Supplied text ->

____

So what do we learn? Well, the type B passive design is actually the best option here, going against our earlier hypothesis, though type A did indeed perform the worst out of the three. Type C did not provide as much benefit as we had anticipated, partially because of the climate is more heating and not cooling dominated, and also potentially from this exterior corridor which is represented in the sectional view of the building, which is creating more exposed exterior walls that are also overshadowed and do not receive solar heat gain.
So that's operational carbon. Let's move now to embodied carbon and the different tools for that. So we started with next gen insight, which is currently in tech preview because of ease and simplicity of moving from the Revit file to an embodied carbon analysis. But as we'll get into in the next section, it actually seemed better suited for a more conceptual level of design than we had in this specific case study, which led us to also use TallyCAT a free third party integration that also works through Revit. And again for more details on all these tools, be sure to check out that table of other AU courses if you want to get more into the technical details of how those work.
So for all four building types we looked at both Insight and TallyCAT and as I referred to earlier, Insight is fundamentally meant for earlier design phases. It's snappy, it's quick, and it's very easy to get results. But it is still in tech preview, and is just available for certain types of building elements, which meant that in order to get a more holistic picture of the buildings embodied carbon we would need to supplement with TallyCAT Also Insight uses average data from EC3 and open source database of EPDS. And EC3 also happens to be the database behind TallyCAT but TallyCAT is better for more detailed design, as it allows you to manually tweak material assemblies, and search for specific criteria or manufacturers from the EC3 database, and we'll see this in the next few slides.
So first how does Next Gen Insight work? Like with Revit systems analysis, you start with your model, and you can generate an EAM. This then sends the analysis to the insight viewer online. Once that's loaded you can then define the materials layer by layer, and view your results in a live dashboard across several different metrics, which you can see in the top right.

____

Answer these about the building carbon text:
1. Which passive design type turned out to be the best option?
2. What free third-party integration was used alongside Insight?
3. Which database does Insight take its average data from?
You won't need the items for anything here.

____

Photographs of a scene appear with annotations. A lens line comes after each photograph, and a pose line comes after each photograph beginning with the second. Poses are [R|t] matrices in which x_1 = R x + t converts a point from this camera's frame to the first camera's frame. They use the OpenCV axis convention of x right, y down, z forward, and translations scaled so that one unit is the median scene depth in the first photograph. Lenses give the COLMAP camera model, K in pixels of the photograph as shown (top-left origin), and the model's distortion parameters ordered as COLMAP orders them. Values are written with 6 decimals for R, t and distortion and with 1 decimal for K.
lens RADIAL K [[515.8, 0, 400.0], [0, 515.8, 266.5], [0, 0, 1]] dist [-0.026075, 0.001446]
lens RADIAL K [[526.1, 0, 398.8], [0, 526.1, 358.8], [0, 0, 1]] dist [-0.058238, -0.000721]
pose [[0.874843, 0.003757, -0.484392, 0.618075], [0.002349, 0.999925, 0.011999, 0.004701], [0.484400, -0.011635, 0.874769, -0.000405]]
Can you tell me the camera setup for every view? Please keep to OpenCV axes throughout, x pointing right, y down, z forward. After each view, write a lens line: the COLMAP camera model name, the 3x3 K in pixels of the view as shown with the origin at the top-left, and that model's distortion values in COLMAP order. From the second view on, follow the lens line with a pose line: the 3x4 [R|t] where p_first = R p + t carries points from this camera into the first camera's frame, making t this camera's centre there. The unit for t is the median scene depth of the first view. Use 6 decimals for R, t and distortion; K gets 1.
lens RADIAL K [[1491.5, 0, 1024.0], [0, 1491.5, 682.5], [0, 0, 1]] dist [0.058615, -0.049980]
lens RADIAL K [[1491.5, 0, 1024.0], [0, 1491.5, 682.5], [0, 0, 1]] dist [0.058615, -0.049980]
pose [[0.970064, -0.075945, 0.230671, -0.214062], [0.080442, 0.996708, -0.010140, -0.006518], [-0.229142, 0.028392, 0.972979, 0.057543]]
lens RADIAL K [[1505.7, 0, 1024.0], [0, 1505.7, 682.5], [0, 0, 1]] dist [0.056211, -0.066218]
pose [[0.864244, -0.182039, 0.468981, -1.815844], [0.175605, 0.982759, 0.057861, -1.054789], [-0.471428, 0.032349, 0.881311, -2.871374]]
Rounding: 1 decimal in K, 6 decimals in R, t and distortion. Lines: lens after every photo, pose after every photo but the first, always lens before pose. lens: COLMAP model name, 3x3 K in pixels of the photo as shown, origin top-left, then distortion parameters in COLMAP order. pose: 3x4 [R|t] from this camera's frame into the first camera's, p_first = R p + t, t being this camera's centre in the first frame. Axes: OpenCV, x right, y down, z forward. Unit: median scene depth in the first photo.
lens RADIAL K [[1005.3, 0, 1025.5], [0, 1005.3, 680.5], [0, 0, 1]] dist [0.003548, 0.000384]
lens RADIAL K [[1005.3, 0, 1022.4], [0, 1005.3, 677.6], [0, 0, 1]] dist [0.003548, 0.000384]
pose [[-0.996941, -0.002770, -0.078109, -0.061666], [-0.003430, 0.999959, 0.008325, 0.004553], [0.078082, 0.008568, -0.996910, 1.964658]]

____

Reply to the exercise ->
1. Type B
2. TallyCAT
3. EC3